Legal Guide

Can I File a Personal Injury Claim For an Injury Sustained at Work?

Getting injured at work can be a traumatizing experience for anyone.  The average person wants to do their best at their job and have the right goals in mind for the company: so it can be infuriating when the company doesn't keep your needs and safety in mind.

If you're hurt, what can you do?  Although a personal injury lawsuit may feel like the best course of action, in most states, it's not the right lawsuit.

Where Are You Based?

Most states require employers to have workers' comp insurance.  This means that if anything happens to an employee, the employer's insurance that they pay into will cover most, if not all, of the costs associated with the injury.  Some states like Texas don't, and therefore when an employer decides not to pay for worker's comp and an employee gets injured, a personal injury claim is completely legal.

Why Would Someone Try to File This?

The main reason anyone would attempt to file a personal injury claim against an employer is that they don't understand the laws surrounding workers' comp insurance. 

These injuries can be anything from failure to provide a safe work environment to inadequate supervision, failure to provide safety gear, negligent hiring and training, and errors in maintaining workplace equipment and vehicles.

People who have gone through these issues want to sue and get the money they need to recover from their injuries.  Although a personal injury claim isn’t always the right idea, it’s obvious why they’d think it was.

Why Worker’s Comp Matters

As any personal injury lawyer will tell you: workers comp matters because it protects all workers, plus the employer.  Not only will you be sure that the money is available if it’s a workers’ comp report, but you’ll also be able to go to court for this without your employer seeming to take it as a personal slight.

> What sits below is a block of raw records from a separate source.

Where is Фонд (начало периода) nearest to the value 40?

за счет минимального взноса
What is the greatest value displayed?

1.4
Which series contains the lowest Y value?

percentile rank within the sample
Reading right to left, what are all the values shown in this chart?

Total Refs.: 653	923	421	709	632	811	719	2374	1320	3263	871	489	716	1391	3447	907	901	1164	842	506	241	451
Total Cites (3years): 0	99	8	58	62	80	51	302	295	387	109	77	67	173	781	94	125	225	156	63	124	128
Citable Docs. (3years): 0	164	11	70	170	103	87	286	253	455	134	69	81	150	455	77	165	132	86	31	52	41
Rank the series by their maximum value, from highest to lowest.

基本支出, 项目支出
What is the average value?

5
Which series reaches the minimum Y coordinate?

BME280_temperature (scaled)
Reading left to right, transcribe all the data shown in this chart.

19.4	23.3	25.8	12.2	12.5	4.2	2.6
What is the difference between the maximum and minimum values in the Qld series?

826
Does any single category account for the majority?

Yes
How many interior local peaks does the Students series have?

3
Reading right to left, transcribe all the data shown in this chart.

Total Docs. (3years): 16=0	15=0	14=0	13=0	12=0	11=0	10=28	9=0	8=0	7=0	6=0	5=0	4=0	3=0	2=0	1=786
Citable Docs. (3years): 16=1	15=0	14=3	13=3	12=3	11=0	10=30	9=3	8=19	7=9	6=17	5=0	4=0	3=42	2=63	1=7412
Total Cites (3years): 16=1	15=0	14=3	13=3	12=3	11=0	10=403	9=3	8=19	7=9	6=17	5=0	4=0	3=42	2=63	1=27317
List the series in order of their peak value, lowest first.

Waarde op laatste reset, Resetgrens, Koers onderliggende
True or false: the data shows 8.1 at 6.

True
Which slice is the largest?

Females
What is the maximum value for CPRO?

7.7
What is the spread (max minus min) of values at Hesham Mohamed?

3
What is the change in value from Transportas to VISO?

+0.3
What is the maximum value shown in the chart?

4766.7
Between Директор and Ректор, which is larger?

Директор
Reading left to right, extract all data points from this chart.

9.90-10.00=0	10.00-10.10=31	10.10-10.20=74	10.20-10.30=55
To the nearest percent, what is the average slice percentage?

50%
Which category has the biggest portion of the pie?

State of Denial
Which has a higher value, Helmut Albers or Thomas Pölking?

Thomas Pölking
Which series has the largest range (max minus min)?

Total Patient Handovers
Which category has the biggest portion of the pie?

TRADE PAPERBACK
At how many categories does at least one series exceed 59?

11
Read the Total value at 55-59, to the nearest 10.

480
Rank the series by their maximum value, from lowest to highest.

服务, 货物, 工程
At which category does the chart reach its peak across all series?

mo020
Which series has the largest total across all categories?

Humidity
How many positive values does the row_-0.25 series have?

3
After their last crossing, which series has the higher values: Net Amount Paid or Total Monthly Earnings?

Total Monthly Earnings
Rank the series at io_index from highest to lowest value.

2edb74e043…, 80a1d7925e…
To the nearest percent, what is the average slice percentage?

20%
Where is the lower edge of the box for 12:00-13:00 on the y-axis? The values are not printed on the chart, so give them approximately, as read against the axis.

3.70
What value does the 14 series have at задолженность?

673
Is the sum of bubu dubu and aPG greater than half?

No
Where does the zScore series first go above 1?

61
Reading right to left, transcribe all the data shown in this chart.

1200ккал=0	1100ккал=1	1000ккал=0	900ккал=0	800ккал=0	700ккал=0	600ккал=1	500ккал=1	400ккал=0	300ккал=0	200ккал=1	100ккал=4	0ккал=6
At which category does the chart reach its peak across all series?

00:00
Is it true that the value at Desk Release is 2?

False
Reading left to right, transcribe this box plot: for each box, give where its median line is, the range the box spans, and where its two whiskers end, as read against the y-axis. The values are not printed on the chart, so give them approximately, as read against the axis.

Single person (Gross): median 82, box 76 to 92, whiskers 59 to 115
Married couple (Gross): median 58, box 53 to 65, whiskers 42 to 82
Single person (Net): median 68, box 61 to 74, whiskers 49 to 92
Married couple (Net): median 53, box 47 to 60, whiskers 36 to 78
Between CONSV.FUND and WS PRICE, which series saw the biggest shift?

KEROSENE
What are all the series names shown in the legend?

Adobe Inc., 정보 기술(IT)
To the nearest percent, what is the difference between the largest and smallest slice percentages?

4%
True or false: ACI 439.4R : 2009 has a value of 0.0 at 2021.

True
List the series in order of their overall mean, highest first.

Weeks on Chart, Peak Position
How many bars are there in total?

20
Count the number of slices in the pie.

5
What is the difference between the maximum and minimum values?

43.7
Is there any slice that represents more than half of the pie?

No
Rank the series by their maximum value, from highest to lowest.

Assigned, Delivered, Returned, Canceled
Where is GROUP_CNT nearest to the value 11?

Taking someone to court over a personal injury, regardless of how justified the lawsuit is, doesn’t pan out in the long run for the relationship between the two individuals.  This could eventually make you quit or leave your job, which could mean a loss of benefits and income you may not be prepared to deal with.

Why People Try to Work Around It

Sometimes employers will want to avoid paying into worker’s comp or dealing with higher monthly rates and will try to talk their way out of a worker's comp claim.  In other cases, an employee may take it as willful endangerment because their employer has something against them specifically.  If this happens, it's common for people to want revenge and to drag their former employer into court, but unless you have evidence, it's hard to prove well enough to win a case.

Injury Isn’t Easy to Deal With

No matter what kind of injury you’re dealing with, having to go through it at work isn’t fun and can mess with your entire life and livelihood.  Don’t be afraid to talk it through with a lawyer if you’re unsure or confused.